▶ Exercise passage
------

FARM workers across the country are living in abject poverty because of meagre salaries with thousands of them also struggling to get identity documents, it has emerged.

The farm workers said they were not being taken seriously by the government and their employers despite the Zimbabwe economy being agrarian-based.

Progressive Agriculture and Allied Industries Workers Union of Zimbabwe general-secretary Raymond Sixpence said the situation in farms was dire with farm workers getting a paltry $3 900 (US$30), while thousands of them do not have identity documents.

“Farmers are getting $3 900 per month which is very low and we are requesting at least US$100, at least that is something we can work with,” Sixpence said.

He said the official number of farm workers had since risen to over 60 000 since the coming in of the administration led by President Emmerson Mnangagwa in 2017.

“They were at least 30 000 farm workers before the new dispensation, but they have doubled to over 60 000 workers with a new drive in agriculture production,” he said.

“We have been advocating for the government and all stakeholders to assist the farm workers to get their identity documents since it is a basic human right.

“Without your identity document, you cannot fully function in society. You cannot open bank accounts or access even a SIM card to register for mobile money. That now becomes a challenge in terms of how to pay a farm worker under the circumstances.”

------

▶ Task requirements
A – Please pull out the part of the farm workers article starting at "The farm workers said" and ending at "have identity documents.", copied word for word.
B – Write what comes next in the article on Zimbabwe's farm workers, picking up after its final sentence.

▶ Given data
------

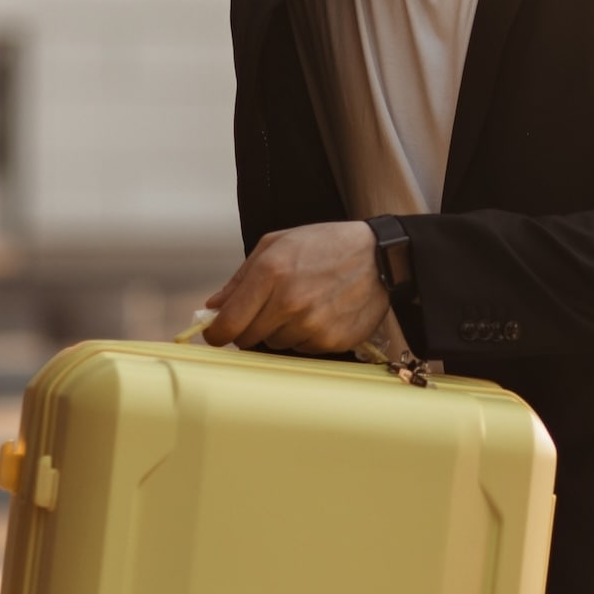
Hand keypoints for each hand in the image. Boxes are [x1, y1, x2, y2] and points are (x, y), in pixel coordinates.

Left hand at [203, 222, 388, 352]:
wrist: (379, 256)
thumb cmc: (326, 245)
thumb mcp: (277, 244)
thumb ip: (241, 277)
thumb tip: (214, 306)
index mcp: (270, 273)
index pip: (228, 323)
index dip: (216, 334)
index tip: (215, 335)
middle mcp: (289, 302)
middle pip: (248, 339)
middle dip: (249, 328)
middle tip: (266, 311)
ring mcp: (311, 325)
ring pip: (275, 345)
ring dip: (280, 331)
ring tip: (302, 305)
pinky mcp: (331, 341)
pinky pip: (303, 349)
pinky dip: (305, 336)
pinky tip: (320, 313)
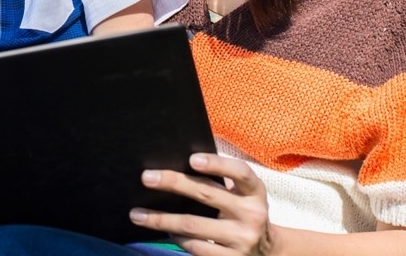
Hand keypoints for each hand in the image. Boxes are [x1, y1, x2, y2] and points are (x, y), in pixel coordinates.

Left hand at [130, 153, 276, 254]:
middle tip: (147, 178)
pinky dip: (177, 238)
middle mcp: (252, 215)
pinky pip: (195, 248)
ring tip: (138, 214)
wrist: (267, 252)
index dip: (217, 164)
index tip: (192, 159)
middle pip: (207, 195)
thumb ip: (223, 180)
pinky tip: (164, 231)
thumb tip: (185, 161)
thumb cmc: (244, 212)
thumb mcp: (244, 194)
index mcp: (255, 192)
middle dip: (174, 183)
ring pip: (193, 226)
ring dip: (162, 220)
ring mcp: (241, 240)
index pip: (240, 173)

------

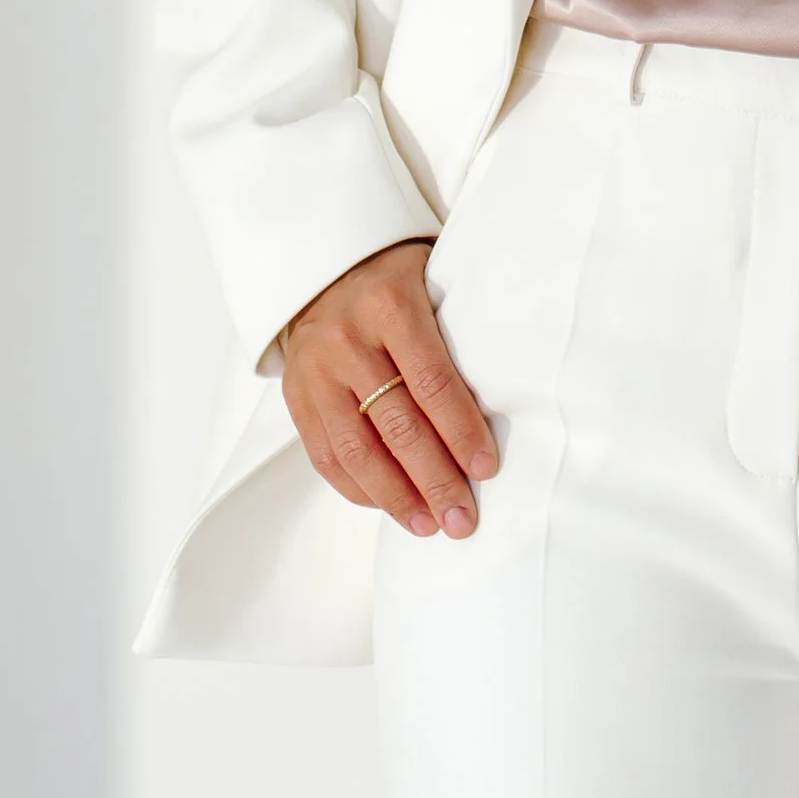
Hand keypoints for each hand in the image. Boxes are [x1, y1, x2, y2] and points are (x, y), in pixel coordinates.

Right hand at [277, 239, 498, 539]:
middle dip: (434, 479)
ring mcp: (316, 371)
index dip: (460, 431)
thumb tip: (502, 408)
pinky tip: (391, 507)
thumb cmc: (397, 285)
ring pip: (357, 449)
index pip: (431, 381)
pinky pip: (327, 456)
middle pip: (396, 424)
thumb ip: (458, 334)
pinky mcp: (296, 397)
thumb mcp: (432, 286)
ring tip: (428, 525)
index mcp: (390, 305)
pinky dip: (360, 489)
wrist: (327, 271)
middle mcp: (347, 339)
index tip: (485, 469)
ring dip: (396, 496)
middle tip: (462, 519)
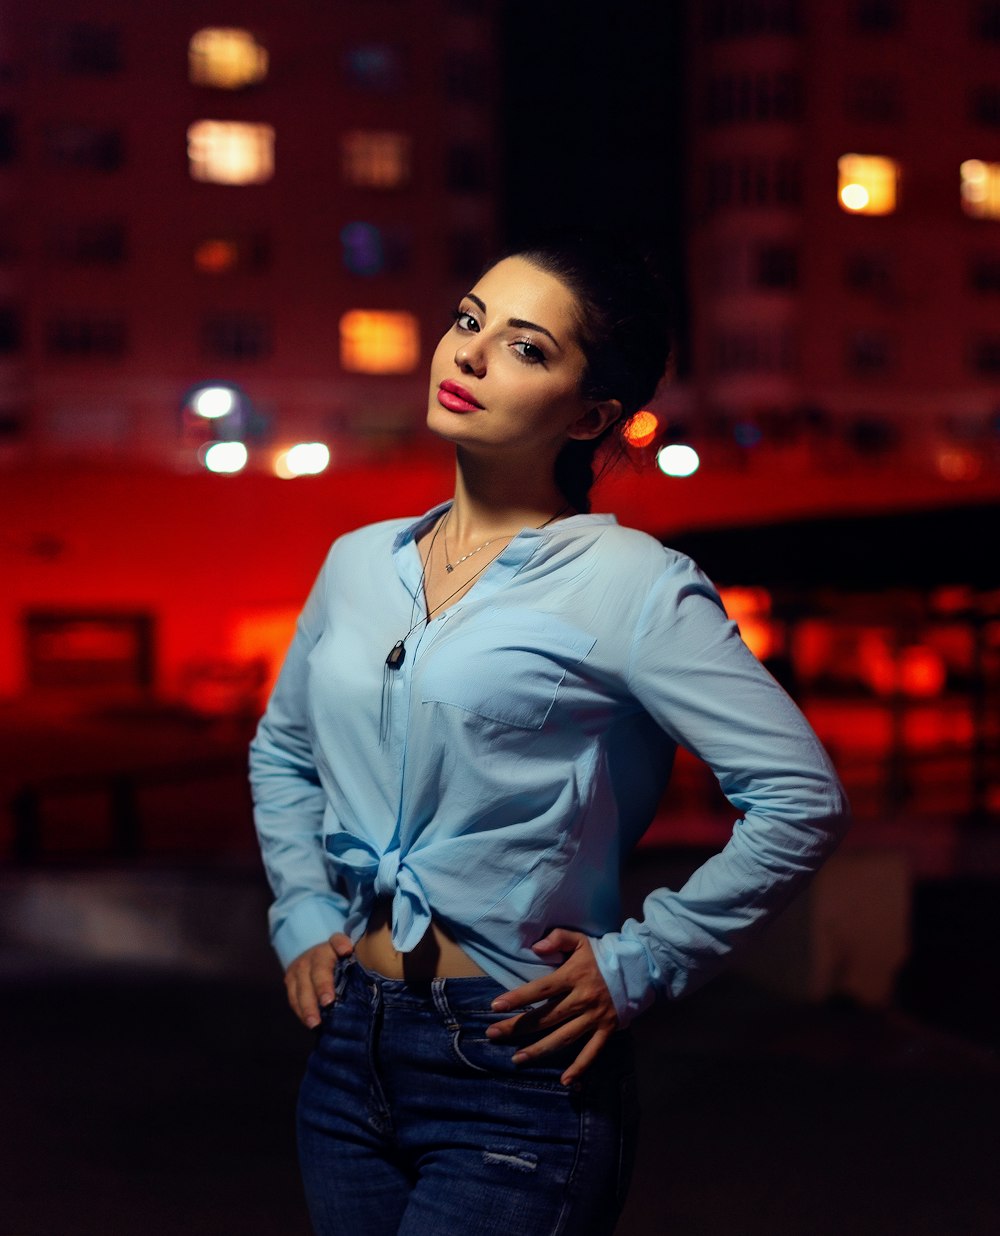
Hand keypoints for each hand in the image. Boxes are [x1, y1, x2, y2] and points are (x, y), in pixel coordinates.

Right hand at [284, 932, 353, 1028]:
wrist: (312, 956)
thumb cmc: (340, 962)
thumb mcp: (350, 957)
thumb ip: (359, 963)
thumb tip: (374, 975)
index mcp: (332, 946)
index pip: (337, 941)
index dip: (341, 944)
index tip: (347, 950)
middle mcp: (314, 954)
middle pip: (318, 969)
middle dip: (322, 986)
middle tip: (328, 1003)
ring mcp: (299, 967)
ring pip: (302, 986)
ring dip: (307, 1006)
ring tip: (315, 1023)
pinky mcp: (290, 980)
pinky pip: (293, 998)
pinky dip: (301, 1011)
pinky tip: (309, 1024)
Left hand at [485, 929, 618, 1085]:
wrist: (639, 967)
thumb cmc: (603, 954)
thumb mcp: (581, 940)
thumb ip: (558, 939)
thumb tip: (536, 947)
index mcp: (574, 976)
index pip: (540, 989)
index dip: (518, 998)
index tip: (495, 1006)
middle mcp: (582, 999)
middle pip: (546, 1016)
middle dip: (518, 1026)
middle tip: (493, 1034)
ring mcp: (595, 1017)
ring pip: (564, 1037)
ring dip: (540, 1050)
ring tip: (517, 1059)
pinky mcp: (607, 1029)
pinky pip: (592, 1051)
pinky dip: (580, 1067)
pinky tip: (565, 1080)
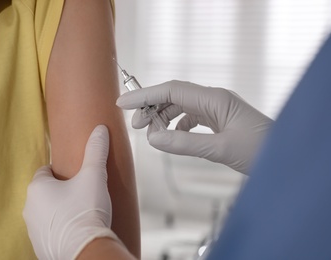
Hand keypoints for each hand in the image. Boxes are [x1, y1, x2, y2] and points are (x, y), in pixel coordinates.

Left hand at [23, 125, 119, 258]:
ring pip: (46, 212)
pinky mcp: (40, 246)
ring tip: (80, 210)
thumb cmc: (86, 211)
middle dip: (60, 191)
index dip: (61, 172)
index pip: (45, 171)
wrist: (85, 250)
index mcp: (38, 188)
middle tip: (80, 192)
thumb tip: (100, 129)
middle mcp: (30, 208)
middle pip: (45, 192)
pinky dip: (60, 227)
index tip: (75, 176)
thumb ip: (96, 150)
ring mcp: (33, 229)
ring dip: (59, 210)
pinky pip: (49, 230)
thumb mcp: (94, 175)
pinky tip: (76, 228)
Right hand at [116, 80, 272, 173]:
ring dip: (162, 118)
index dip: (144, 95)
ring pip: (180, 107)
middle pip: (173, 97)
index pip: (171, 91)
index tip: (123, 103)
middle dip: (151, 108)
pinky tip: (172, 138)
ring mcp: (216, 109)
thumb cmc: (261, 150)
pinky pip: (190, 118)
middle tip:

------

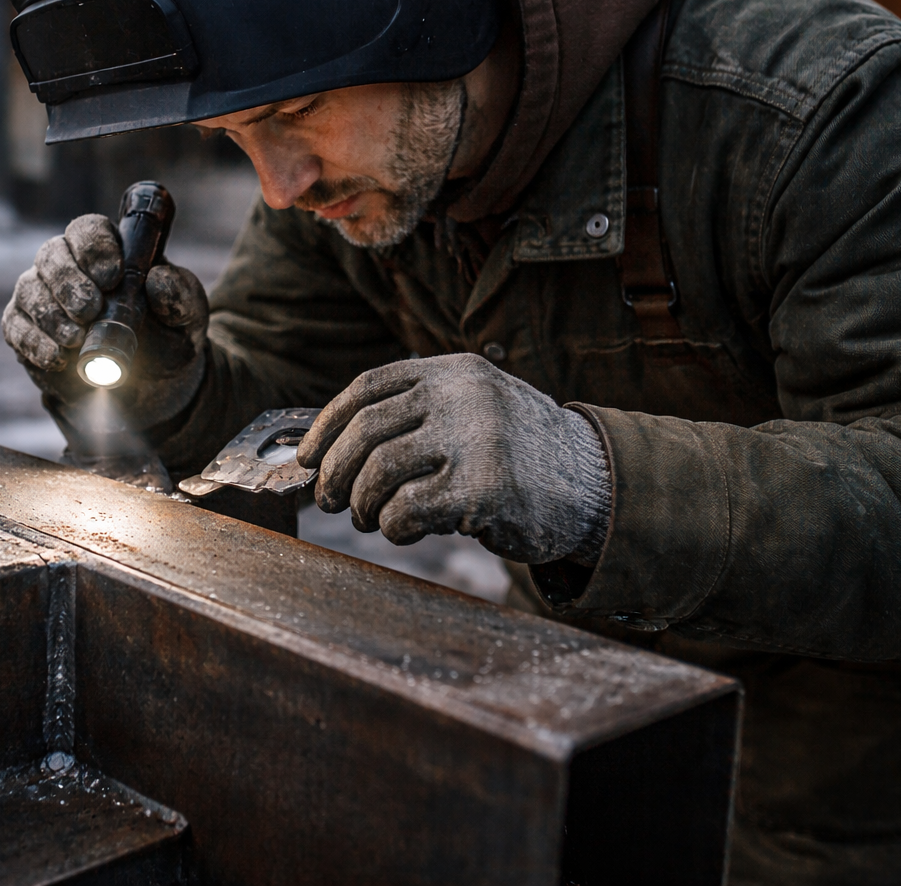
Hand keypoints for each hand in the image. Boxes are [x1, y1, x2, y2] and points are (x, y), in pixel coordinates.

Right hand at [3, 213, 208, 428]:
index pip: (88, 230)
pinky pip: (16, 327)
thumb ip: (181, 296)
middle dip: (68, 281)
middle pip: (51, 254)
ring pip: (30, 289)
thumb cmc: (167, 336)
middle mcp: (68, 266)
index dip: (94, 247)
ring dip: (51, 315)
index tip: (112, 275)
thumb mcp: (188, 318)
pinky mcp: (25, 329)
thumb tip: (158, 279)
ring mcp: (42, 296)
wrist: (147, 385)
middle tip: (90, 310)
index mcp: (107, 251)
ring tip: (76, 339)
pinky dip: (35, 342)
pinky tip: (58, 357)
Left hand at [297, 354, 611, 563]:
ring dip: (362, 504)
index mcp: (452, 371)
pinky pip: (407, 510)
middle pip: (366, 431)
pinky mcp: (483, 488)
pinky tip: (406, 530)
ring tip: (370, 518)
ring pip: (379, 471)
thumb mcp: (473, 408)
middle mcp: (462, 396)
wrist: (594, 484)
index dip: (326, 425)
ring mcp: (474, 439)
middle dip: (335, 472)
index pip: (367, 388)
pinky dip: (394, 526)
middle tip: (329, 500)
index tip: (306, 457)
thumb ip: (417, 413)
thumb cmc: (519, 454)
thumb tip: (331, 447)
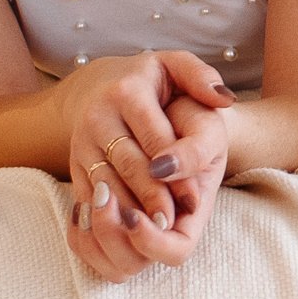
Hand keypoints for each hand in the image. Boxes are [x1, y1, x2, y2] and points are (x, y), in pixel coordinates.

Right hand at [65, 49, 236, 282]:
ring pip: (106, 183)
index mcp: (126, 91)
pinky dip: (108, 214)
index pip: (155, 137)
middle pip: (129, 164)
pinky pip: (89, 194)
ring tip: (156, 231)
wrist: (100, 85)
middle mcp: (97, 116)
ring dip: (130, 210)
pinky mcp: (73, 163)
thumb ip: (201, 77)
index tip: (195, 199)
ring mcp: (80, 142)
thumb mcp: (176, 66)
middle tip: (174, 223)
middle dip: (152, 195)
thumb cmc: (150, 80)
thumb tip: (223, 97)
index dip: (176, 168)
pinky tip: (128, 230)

------

▶ Answers to the exercise
A –
The farm workers said they were not being taken seriously by the government and their employers despite the Zimbabwe economy being agrarian-based.

Progressive Agriculture and Allied Industries Workers Union of Zimbabwe general-secretary Raymond Sixpence said the situation in farms was dire with farm workers getting a paltry $3 900 (US$30), while thousands of them do not have identity documents.

B –
“In some cases, many workers are using one account to receive their salaries which inconveniences them after working for a whole month.”

“We are pleading with the government to assist farm workers to get their identity documents.”

On issues of child labour, Sixpence said officially, such cases were limited in Zimbabwe because of strict labour laws.

“We have a lot of improvement in terms of child labour in commercial farming due to the new requirements for someone to be employed, but still, the agriculture industry still remains the biggest industry which uses child labour because there is demand for cheap labour, which does not require any academic experience,” he said.

“The horticultural industry is on the rise in the country. I have seen a lot children picking berries, peas and other horticulture produce. However, some justify that many children living under poverty can manage to pay their fees through working, and hence they are actually grateful.”